The Nashville Scene has been my newspaper of choice for fifteen years. Christine Kreyling’s articles on urban design are one reason for that. She has a knack for helping her readers understand the significance of the design of lived space. Heck, I even cite her a couple of times in my 1997 Vanderbilt dissertation on community-based organizing, simply because I tend to agree that built space makes a difference in all aspects of neighbors’ lives, including the more political aspects.
However, other times when I read her work I am left with the distinct impression that her “caste and station” (nod to Charles Dickens) unduly influence her reportage and commentary. Her tone in this week’s issue of the Scene is a case in point. In an article called, “Tomorrow’s Landmarks” (click HERE to read it), Ms. Kreyling seems to have two purposes: 1) to characterize the debate over new builds in historic and conservation districts as sharp (her reportage); and 2) to claim subtly that Metro’s preservationists are obligated to encourage architecture that is “worthy of the architecture around them” (her commentary).
I believe that she achieved her first purpose. I was somewhat less than satisfied that she even attempted the second. I reserve the right to be wrong, but I get the impression she has a dog in the fight on which she is reporting; and that dog is a blue-blood best in show. It is the breed of high culture (vs. low culture).

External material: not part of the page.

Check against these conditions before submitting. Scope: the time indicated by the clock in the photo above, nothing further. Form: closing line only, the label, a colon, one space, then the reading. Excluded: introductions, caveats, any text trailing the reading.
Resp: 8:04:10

I do have a bone to pick with what I consider to be potshots at newly built (a.k.a., “in-fill”) houses that she associates with the snobbish label “replica-lite.” I have to admit that I am talking out of my own more modest station as an owner of one of these “replica-lite” homes built last year near Morgan Park. I confess that I live in what seems to be the illegitimate child of conjugal relations between late Transitional Victorian style and a bungalow. A retro retread.

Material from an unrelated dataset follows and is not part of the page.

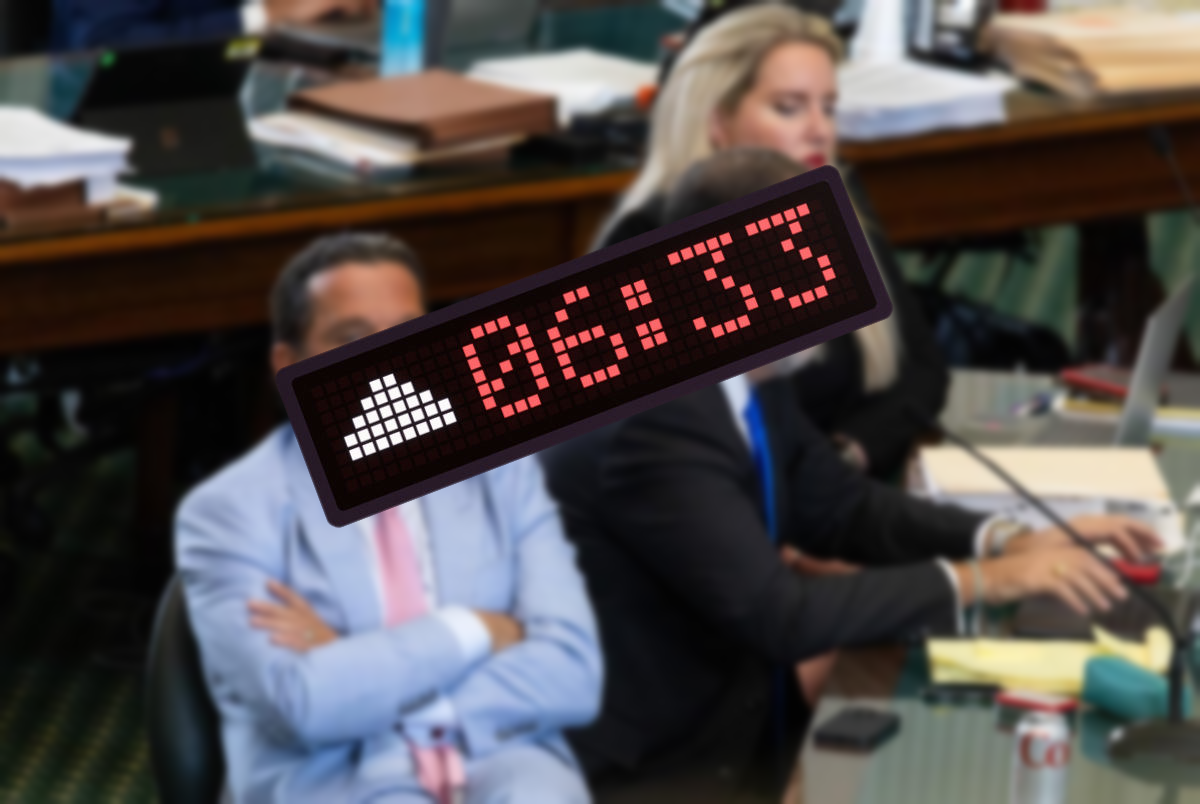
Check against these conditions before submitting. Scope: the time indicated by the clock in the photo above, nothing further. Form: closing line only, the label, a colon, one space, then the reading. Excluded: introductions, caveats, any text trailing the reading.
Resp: 6:33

Ms. Kreyling expressed the concern that “pseudo-old” houses like mine run the risk of giving old neighborhoods the “artificial aura” of a theme park. It is in the “rusticated concrete” and “cement fiberboard” (both of which I have) that new builds do not live up to the older architecture around them. (By the way, calling Hardiplank® “cement fiberboard” is about as romantic as calling flagstone “slabs of hardened inorganic and organic waste sediments.” I do not know the lineage of fiberboard, but just for the record, long before cement became gauche for contemporary architects, it was invented by the Ancient Egyptians and concrete was used by the Assyrians and Babylonians [Source]).
The issue of “living up to landmarks” is the point where sirens and flashing red lights go off for me. Irrespective of the number of imitators in a neighborhood, neighbors generally do not need architects and designers around to tell the difference between the historic landmarks and the houses that mimic older styles. For those of us who don’t have $500K or $600K to slap on the barrelhead for stately landmarks, consistent but not identical replicas come as a more modestly priced compromise. We may not be able to have the best, but we can have “the good enough.” They are good for the owners, good for the builders, and good for the “pioneers,” who still enjoy the elevated status of “the original.”

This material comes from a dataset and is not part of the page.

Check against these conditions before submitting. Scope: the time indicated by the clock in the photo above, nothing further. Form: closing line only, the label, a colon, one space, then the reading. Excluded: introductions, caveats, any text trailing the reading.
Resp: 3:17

Don’t get me wrong. I am not suggesting that whatever sells most in the market is intrinsically good. But what satisfies the aesthetic tastes of architects is not necessarily intrinsically good, either.
Please understand me. Perhaps cement and fiberboard are not the best architectural materials for in-fill. Perhaps retro is not the most commendable style. But until the cadre of architects Ms. Kreyling interviewed gets beyond the lavish visions of architecture as high artistry, and until they address common people down below whose choices are subject to the marketplace, the rest of us are going to have to make due with what builders offer us.
In the best of all possible neighborhoods, architectural definitions of beauty ought not just involve the preciousness of building materials, but the inclusion of diverse groups of people into a built community where art is appreciated. Besides, if every house in the neighborhood is a landmark, then no house in the neighborhood is a landmark.
The question of inclusion of many cultures begs another point: artificiality is not the unique ken of low culture. For better or worse, we live in a world of “artificial auras.” Preservationists have their own more expensive “artificial auras”: there are homeowners of century-old Victorian façades who “patina” newly installed hardwood floors to make them suit the age of the house. Other preservationists wire entertainment rooms for surround sound to compliment their plasma televisions, which can be discretely hidden in antique armoires. Every time I drive through Franklin, I get the impression that they are trying to make it look more like a Mayberry-vintage town square than like the booming edge city and bedroom community it has actually become.
There are enough artificial auras to go around. There is enough artistry to go around. When architects start meeting people where they actually live and not where they think people should live, it will be a landmark; perhaps even tomorrow’s landmark.